Они простояли на платформе три часа, прежде чем за ними пришел поезд. Стоявшие ближе к краю увидели его первыми и глядели не отрываясь – пассажирский вагон, похоже, вез себя сам и, хотя никакой трубы они не видели, тащил за собой облако дыма: вместо того чтобы улетать вверх, это облако, медленно и тяжело смещаясь вбок, опускалось на залитую водой землю, невесомое и в то же время вконец обессиленное. Поезд подъехал и остановился – не состав, а всего один, старого образца деревянный вагон с открытой задней площадкой, прицепленный к передку небольшого, куда меньше, чем вагон, маневренного паровоза. Их погнали садиться, и они толпой ринулись в передний конец вагона, где стояла маленькая чугунная печка. Она не горела, но они все равно сгрудились вокруг нее, вокруг холодного и немого куска металла в линялых потеках табачных плевков, хранившего призрачные воспоминания о тысячах воскресных экскурсий – Мемфис или Мурхед, и обратно; орешки, бананы, мокрые пеленки, – и, толкаясь, протискивались поближе.

– А ну, угомонитесь, хватит! – закричал один из охранников. – Рассаживайтесь, быстро!

В конце концов трое охранников, отложив пистолеты, пробились сквозь толчею, разогнали их, заставили пройти назад и сесть на лавки.

На всех лавок не хватило. Многие стояли в проходе, стояли, все так же скованные кандалами; потом они услышали, как зашипел выпущенный из тормозов воздух, паровоз дал четыре гудка, вагон лязгнул и пришел в движение; платформа и амбар умчались прочь – казалось, поезд рванул с места на полной скорости; и снова, как недавно, когда он приближался к платформе, возникло ощущение чего-то нереального: тогда, хотя паровоз был сзади, поезд ехал вперед, а сейчас, хотя он ехал назад, паровоз был спереди.

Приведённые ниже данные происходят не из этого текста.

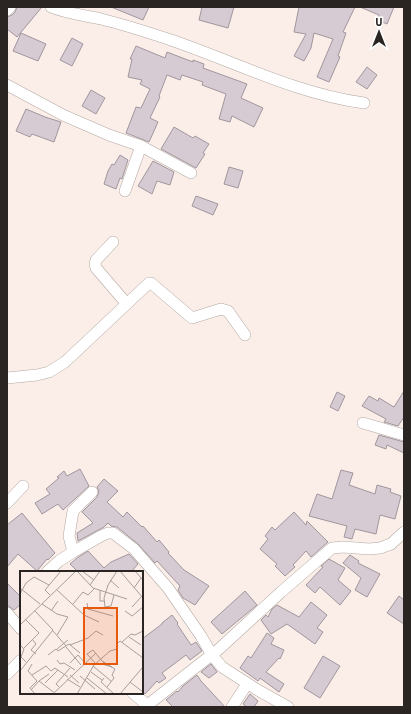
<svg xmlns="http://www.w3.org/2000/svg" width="411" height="714" viewBox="0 0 411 714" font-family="'Source Sans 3',sans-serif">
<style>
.building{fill:#d6cbd2;stroke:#a0969d}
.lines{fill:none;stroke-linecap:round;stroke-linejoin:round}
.minor-casing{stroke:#b3a8a3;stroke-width:12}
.minor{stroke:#fff;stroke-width:11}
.inset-road{fill:none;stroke:#a79e9a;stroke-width:1}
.view{fill:#e8590c;fill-opacity:0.15;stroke:#e8590c;stroke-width:2}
.inset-edge{fill:none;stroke:#2a2523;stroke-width:2}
</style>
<rect width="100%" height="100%" fill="#fbeee9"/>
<path class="building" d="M17,7H42L17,37L7,29V17L12,15L15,12Z
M111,7H149L143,20Z
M202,7H234L228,28L199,20Z
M299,7H355L343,32L346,33L338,56L340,57L329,82L317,77L333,39L314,33L311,48L304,61L294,56L306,34L294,32Z
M360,7H394L387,24L378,20L379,15Z
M21,33L46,44L38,61L13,51Z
M72,38L83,44L72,66L60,60Z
M136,46L165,58L167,52L193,62V60L204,64L203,68L247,84L241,98L263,108L254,127L232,116L230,122L219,119L226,94L202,85L203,82L182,75L180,80L167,75L159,96L160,97L150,118L158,122L149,142L126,133L136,107L141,108L150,89L140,84L142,80L128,77L132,59H130Z
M367,67L377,75L367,89L356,82Z
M91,90L105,98L96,114L82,106Z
M26,109L45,117L61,122L54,142L32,134L30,137L16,131Z
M174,127L193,138L195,136L209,144L203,153L205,154L196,168L161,149Z
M120,155L128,160L122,179L120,178L116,189L104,184L108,171L112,164L114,165Z
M153,161L174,172L170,185L157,181L152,194L138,186Z
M229,167L243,171L238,188L224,184Z
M196,196L218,204L213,215L192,206Z
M404,391V417L398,426L384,422L386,419L362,406L369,396L378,401L379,398L394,407Z
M337,392L345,396L338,411L330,407Z
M379,435L404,442V453L387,445L386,449L375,445Z
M80,469L89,486L63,510L58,504L42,514L35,503L50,494L46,489L59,478L57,477L64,471L67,476Z
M341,470L353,473L349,485L375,494L377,485L391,489L390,492L401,496L395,519L380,515L376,534L355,529L352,539L344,537L347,526L309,516L317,494L332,499Z
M104,479L118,491L107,502L123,517L127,512L142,527L143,526L157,542L159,540L169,552L168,553L184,570L209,586L195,605L183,598L178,590L180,586L157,561L155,563L138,544L117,527L111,526L108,523L104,527L78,541L77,533L93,523L82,512L97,497L99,491L97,487Z
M294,512L306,525L307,521L328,542L311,557L306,551L293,565L295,567L285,576L275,566L277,564L260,549L268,539L265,536L272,527L275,530Z
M22,513L55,553L48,560L47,559L37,571L18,554L7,567V525Z
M88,551L104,568L111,562L129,554L138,564L131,572H78L70,564L77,558Z
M350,555L359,561L358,563L380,574L367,597L355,590L361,578L343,563Z
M329,559L345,568L338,580L351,591L340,605L320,587L315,593L306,585L323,567L321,566Z
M7,583L21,597V604L14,610L7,605Z
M245,591L257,605L222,634L211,622Z
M399,596L404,600V624L387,613Z
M311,602L327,615L317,628L323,632L315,644L287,624L271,634L261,620L266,615L268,617L272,609L277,605L299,617Z
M172,615L178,623L177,624L191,645L196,642L202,651L190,660L186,655L162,673L166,678L159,683L157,681L145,694L142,691V639L162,624V623Z
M267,633L274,638L271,644L284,650L280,659L279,658L266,672L284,684L279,692L260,678L258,681L240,668L248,656L251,658Z
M323,656L340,666L320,698L304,688Z
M211,664L217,672L209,678L201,672Z
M197,675L201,681L225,707H173L166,700L177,691L178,692L183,686Z
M250,694L258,701L254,707H247L243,704Z"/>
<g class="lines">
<defs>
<path id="minor" d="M51,7C68,14 84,15 101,19C126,25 150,33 174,41C237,63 298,94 364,103
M7,10L10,7
M7,85L63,115L109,135L141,146L191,173
M125,191L141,146
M113,242L96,260L95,264L96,268L126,303
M7,378L37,375L49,372L65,362L149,283H151L192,318L221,309L228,311L245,335
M363,423L404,435
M7,503L23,486
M73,552L69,536L73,511L92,492
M47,572L59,561L73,552L101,536L108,533H113L134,549L168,588L201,636L212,655L222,667L256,689L288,707
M7,613L21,629
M7,674L21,660
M133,693L147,705
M145,707L219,649L281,592L332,548L343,547L369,549L380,548L391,544L404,532
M232,707L247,684"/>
</defs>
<use href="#minor" class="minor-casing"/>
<use href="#minor" class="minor"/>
</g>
<g transform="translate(20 571)">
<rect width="123" height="123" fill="#fbeee9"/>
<path class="inset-road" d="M57,0L73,17L107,28M62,0L74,9M100,0L123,27M115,0L123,9M90,9L99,17M70,14L80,0M0,17L20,33M114,17L121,7M37,19L64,44L79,51M80,19V30H84M0,23L6,12L14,6L29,14M30,24L25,19L41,0M94,24L91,35L85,36L84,27L88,14L97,0M67,32L68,38L93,45M22,33L37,43L48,46L37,64M53,33L63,21L68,24L74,18M112,36L122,25M31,40L38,30M105,40L112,45L123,36M0,54L56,0M33,60L46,75M109,66L121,74M12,68L16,73L11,79L16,83M102,71L111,63L115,64L123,60M0,74L4,78L1,86L6,91M50,74L68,67L76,60L83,64M46,76L61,94M4,77L19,62L5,48M37,78L48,69M28,84L36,78L38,80L49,73L60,82M37,89L40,93L44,92L55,99M84,91L82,93L92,96M50,92L58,84L64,91M12,93L8,100L17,110L10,117L15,123M76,93L67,83L73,79L82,90L95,98L92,104L94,107L87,116M73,95L91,110M0,100L33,59L15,40M71,101L82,109M12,104L26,95L31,100L35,97L48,106M50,104L59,112M60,105L75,118M67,107L87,123M84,107L81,111L94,123M47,108L60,116M19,110L29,103M110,111L123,121M25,112L38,99M39,116L36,113L50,97M11,119L19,110L36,123M35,121L76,82M57,123L74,94L90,80L97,78V73L100,70L123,87M100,123L123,96"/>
<path class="view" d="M64,37H97V93H64Z"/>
<rect width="123" height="123" class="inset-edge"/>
</g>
<rect width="411" height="714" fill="none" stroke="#2a2523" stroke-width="16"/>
<g transform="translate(379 32)" stroke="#ffffff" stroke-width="3" paint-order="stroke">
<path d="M0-3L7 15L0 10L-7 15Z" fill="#2a2523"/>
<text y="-6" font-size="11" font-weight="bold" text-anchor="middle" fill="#2a2523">U</text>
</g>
</svg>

Когда и пути, в свою очередь, ушли под воду, каторжники даже не обратили на это внимания. Они почувствовали, что поезд встал, услышали протяжный, с воем пролетевший над пустошью, безответный, скорбный и отчаянный гудок, но даже не полюбопытствовали, в чем дело; и они все так же безучастно – одни сидя, другие стоя – смотрели в исполосованные дождем окна, когда поезд вновь пополз, а коричневая вода забурлила между рельсами, закрутилась между спицами колес и заплескалась облаками пара о набитое огнем, провисшее брюхо паровоза; опять раздались четыре коротких гудка, но сквозь торжество победы, сквозь гонор в них пробивалась обреченность и даже слышались прощальные нотки, как будто стальная машина сама понимала, что остановиться больше не посмеет, а вернуться назад не сможет. Два часа спустя – начинало смеркаться – за полосами дождя они увидели горящую ферму. Дом стоял в пустоте и окружен был пустотой; ясное, ровное, похожее на погребальный костер пламя, чопорно отстраняясь от своего отраженного в воде двойника, горело в полумраке над мерзостью водяного запустения – в этой картине было нечто, само себе противоречащее, вызывающее и фантастическое.